Cocooned alone in the musty, uncomfortable interior of the hackney, now that Cosmo had, with clear relief, washed his hands of her, Lissa had gone only a couple of blocks when she was jerked out of her unhappy musings by a terrified cry, a head-rattling lurch, and the grinding of wheels accompanied by a deafening whinny.

Disoriented, she flailed in the dark for something she could grip as she felt the hackney round a bend on only two wheels. The side window smashed inward as it veered too close to a building and Lissa screamed as she was thrown against the door. For a moment the vehicle slowed, then, suddenly gathering speed, it sped on. Now she could hear the shouts of others in the street as they either leapt clear of the runaway horse or perhaps tried to arrest its progress.

Hunching her shoulders, she covered her face and braced for the inevitable impact, a prisoner in this capsule and under no illusions it would end well.

Despite her flights of fancy, Lissa was pragmatic by nat

ure. Either she would be snuffed out when the hackney came to a final, messy stop or went into the river, or she would be looking for a way to explain her multiple injuries and damage to Miss Maria’s ball gown while hoping she still had a job.

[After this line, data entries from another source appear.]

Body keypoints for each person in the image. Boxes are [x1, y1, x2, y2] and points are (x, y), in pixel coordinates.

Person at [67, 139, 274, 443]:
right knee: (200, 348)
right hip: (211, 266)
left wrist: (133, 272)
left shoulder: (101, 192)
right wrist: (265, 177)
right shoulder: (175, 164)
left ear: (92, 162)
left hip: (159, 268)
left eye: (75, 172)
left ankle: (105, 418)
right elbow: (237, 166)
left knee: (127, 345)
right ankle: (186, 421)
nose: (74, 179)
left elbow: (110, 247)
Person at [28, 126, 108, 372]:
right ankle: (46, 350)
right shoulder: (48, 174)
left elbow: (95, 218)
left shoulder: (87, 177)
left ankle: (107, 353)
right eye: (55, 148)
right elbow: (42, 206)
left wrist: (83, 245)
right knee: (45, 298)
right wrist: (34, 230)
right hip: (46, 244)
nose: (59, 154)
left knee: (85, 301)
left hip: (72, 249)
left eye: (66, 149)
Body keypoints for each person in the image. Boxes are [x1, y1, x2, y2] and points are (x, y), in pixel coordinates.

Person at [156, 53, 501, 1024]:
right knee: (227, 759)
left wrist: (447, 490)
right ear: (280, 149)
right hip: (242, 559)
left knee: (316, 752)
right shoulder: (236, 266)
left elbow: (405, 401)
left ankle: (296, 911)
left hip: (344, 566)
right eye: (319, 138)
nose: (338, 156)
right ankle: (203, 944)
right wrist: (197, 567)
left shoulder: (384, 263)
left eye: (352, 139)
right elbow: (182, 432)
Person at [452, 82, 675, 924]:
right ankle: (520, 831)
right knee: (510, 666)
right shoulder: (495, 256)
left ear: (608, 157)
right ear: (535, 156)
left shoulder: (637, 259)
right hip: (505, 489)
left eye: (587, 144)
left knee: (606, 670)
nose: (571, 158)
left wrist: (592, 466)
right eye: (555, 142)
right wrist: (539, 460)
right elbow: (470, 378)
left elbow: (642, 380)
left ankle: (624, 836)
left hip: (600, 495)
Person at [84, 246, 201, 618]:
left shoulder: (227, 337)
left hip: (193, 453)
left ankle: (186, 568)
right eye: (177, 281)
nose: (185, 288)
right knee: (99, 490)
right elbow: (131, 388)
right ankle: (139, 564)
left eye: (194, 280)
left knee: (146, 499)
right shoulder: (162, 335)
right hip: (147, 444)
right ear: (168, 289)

If the outcome were too bad she may have to return home to her mother. She felt ambivalent about this. While she’d never been more lonely than in the six months she’d spent as governess in the Lamont household—not good enough to be spoken to civilly by her employers and too good for the other servants to offer friendship—she did enjoy the bustle of London.

The inevitable impact came, truncated by a terrible sound of splitting wood and grinding metal, and Lissa was thrown against the side of the carriage, hitting her head on the window frame before slumping to the floor.

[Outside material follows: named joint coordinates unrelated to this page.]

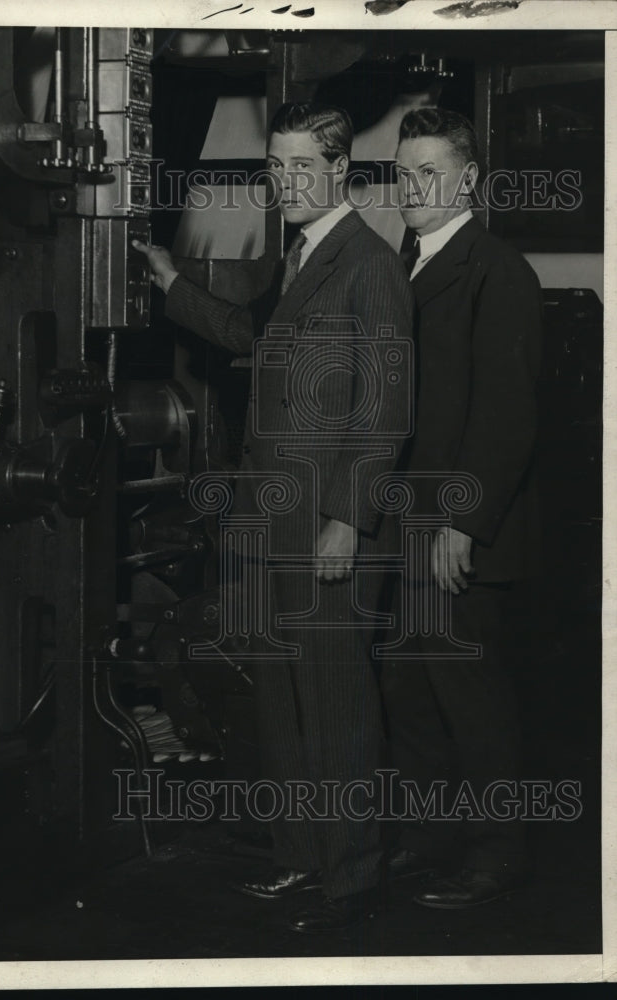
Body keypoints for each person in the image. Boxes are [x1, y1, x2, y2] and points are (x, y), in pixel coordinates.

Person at [134, 102, 413, 932]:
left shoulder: (370, 264)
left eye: (300, 168)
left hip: (326, 526)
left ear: (338, 171)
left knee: (335, 703)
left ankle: (353, 878)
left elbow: (385, 407)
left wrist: (347, 518)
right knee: (284, 703)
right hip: (269, 520)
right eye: (276, 169)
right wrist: (172, 286)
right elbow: (244, 334)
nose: (285, 183)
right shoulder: (297, 257)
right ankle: (301, 860)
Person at [380, 107, 543, 908]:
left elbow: (508, 414)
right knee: (412, 693)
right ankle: (428, 839)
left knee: (471, 698)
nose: (414, 188)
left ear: (468, 179)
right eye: (403, 173)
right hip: (407, 523)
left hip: (457, 529)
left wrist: (461, 521)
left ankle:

For a few moments she lay curled up in a ball, breathing heavily and waiting in case there was a dramatic codicil to her terrifying adventure.

Tentatively she flexed her hands and feet and opened her eyes, screaming when she found her right eye without vision as she drew away her fingers, sticky with what she knew must be blood.

Seconds later the carriage door was forced open and she found herself staring at three goggling men, two with blackened faces half covered by filthy, ragged mufflers, the third startling clean by contrast, with chiseled elegant features, a thatch of flyaway brown hair beneath his topper, and an expression of concern that blazed her into renewed life.

“Are you all right, Miss? Here, let me assist you. Are you alone?” The clean, handsome gentleman elbowed his way forward and extended his hand into the gloomy interior, and as she gripped it, she felt an almost overwhelming sense of safety and relief.

Lissa was a quick thinker, and had her excuse ready in answer to his surprise. “The horse bolted before my chaperone had a chance to enter the carriage.”

Now she was outside, being assisted to stand, shivering in the darkness. The young man divested himself of his coat, which he wrapped around her, and as the other two characters melted into the darkness to assist the cab driver, Lissa’s gentleman protector lowered his face to study hers.

“You have a cut just above your eye,” he said, whipping a snowy-white handkerchief from the pocket of the coat he’d just relinquished. “Ah, not deep, fortunately. Now, what shall we do with you? You’re probably in shock, in which case a little brandy would be just the thing, but of course I must return you to your chaperone immediately. She’ll be in a panic. Here, lean against me. You’re shaking.”

Lissa’s knees felt they might give way any moment. A short distance away the jarvey was urging his horse onto all four legs while the two men in mufflers had recruited help with righting the smashed equipage.